■ DOCUMENT SECTION ■
-.-.-

2.4Subject to Clause ‎ 14.7, the Client may allow its Affiliates (and Market Access Partners in respect of a “skin” for the Client or any of its Affiliates under a Gaming Approval held by such Market Access Partner) to use the Client’s rights pursuant to Clause ‎ 2.1 during the Term, provided that the Client: (i) notifies the Supplier in writing of the identity and location of each such Affiliate and/or Market Access Partner at least forty (40) days in advance; (ii) takes any action reasonably requested by the Supplier to enable both the provision of the Service to the relevant Affiliate and/or Market Access Partner and to enable the Supplier to successfully complete any due diligence in respect of such Affiliate and/or Market Access Partner; (iii) procures that the relevant Affiliate and/or Market Access Partner has complied with any requirements imposed by any relevant Gaming Authority; (iv) reimburses the Supplier for any reasonable additional costs incurred by the Supplier stemming from the Affiliates and/or Market Access Partner’s use of the Client’s rights under Clause 2.1 which shall be agreed in writing in advance; (v) obtains the written consent of the Supplier which consent may not be unreasonably, denied, conditioned, or delayed; and (vi) in relation to any Restricted Transfers provides such information as may be necessary for the completion of the documents set out in Schedule 7 in respect of any importing Affiliate and/or Market Access Partner (vii) procures that such Affiliate and/or Market Access Partner complies at all times with the terms of this Agreement as if they were the Client. Without prejudice to the foregoing, the Client shall remain primarily liable for any act or omission of any such Affiliate and/or Market Access Partner.

 

10
 

 

2.5The Supplier may revoke any consent given under Clause 2.4 in respect of any Market Access Partner on at least five (5) Business Days’ prior written notice to the Client where:

 

2.5.1the Supplier is entitled to make a claim under Clause 16.3 in relation to the relevant Market Access Partner;
   
2.5.2the Client commits a material breach of this Agreement that is caused in whole or in part by the relevant Market Access Partner, and such breach is irremediable or, where capable of remedy, the Client fails to remedy that breach (including by ensuring that the Market Access Partner has taken the necessary steps to ensure that the breach is remedied) within thirty (30) days of such a material breach occurring; and/or
   
2.5.3the relevant Market Access Partner becomes subject to an Insolvency Event.

-.-.-

■ DATA TO EXAMINE ■

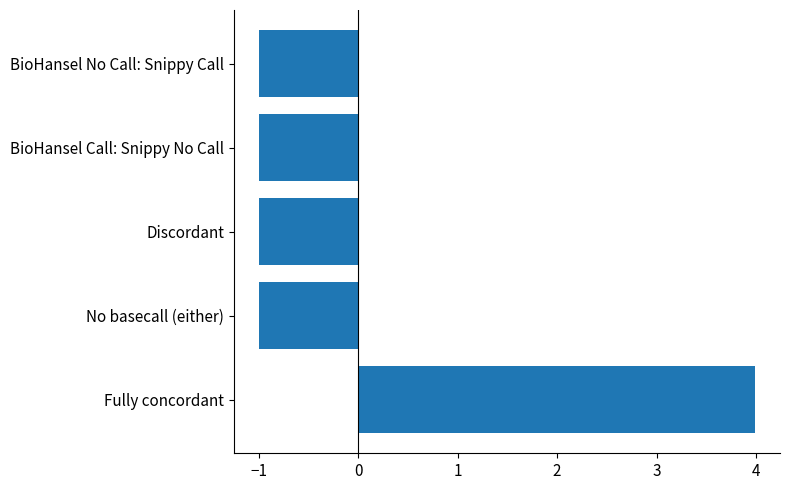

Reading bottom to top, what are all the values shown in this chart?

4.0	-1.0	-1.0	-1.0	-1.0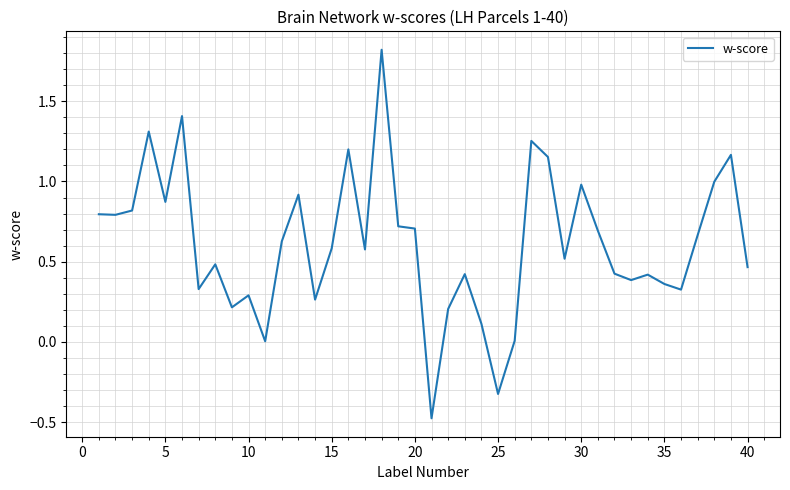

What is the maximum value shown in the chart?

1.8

-.-.-

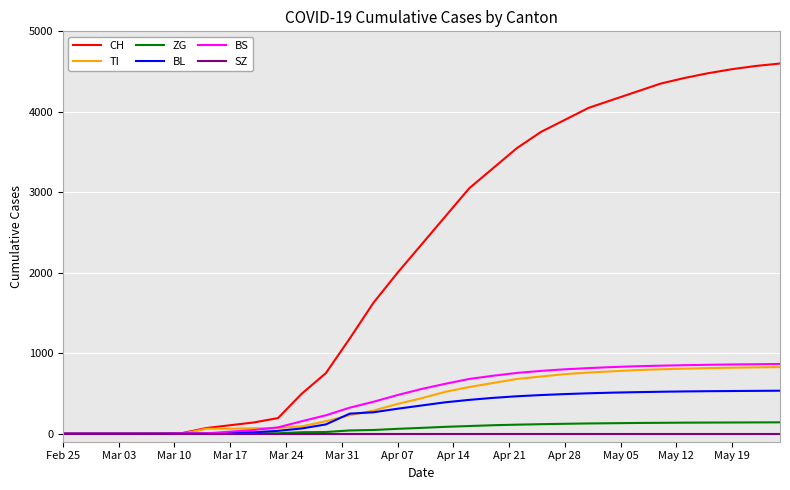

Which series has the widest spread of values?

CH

-.-.-

■ ASSIGNED TASK 1 ■
Under the agreement excerpt, how many days in advance must the Client notify the Supplier of the identity and location of each Affiliate or Market Access Partner?
■ ASSIGNED TASK 2 ■
Continue the agreement excerpt on Affiliates and Market Access Partners, picking up after clause 2.5.3.

■ ANSWER AREA 1 ■
At least forty (40) days in advance.

■ ANSWER AREA 2 ■
 

2.6[****]
  
2.7If requested by the Client in writing (including email), the Supplier shall make one or more of the Supplier’s APIs available to an Affiliate of the Client and/or a Third Party approved by the Supplier (each an “API User”), [****], provided that the Client shall ensure that each API User:

 

2.7.1shall only use the relevant APIs to the extent required for the Client’s and/or its Affiliates’ use of the Service in accordance with this Agreement (including Clause 12), and/or for any purpose agreed with the Supplier in writing;
   
2.7.2shall not resell, sub-contract, disclose, disassemble, decompile (save to the extent such restriction is prohibited by Applicable Law), transfer, or route any of the information supplied via the API or allow any Third Party to benefit from any of the information supplied via the API without the Supplier’s prior written consent;
   
2.7.3has obtained and maintains all necessary Gaming Approvals required in connection with such use and uses the information supplied via the API in accordance with Applicable Law; and
   
2.7.4has entered into an agreement with the Client that includes terms in respect of data protection which are, substantially the same as, and in any case no less onerous than, the terms in relation to data protection and confidentiality set out in this Agreement.

 

The Supplier makes no representation or warranty that any API shall be available or suitable for any API User’s intended use and, subject to Clause 14.1, shall have no liability to the Client and/or such API User in respect of such use.

 

2.8The Client shall (and shall ensure that each API User shall) cease use of any of the Supplier’s APIs which are no longer required for either (i) the Client’s and Affiliate’s use of the Service; or (ii) for any purpose agreed with the Supplier in writing, during the Term of this Agreement. The Client shall promptly notify the Supplier when an API User’s access to each of the Supplier’s APIs is no longer so required for the Client’s use of the Service and/or for any purpose agreed with the Supplier in writing.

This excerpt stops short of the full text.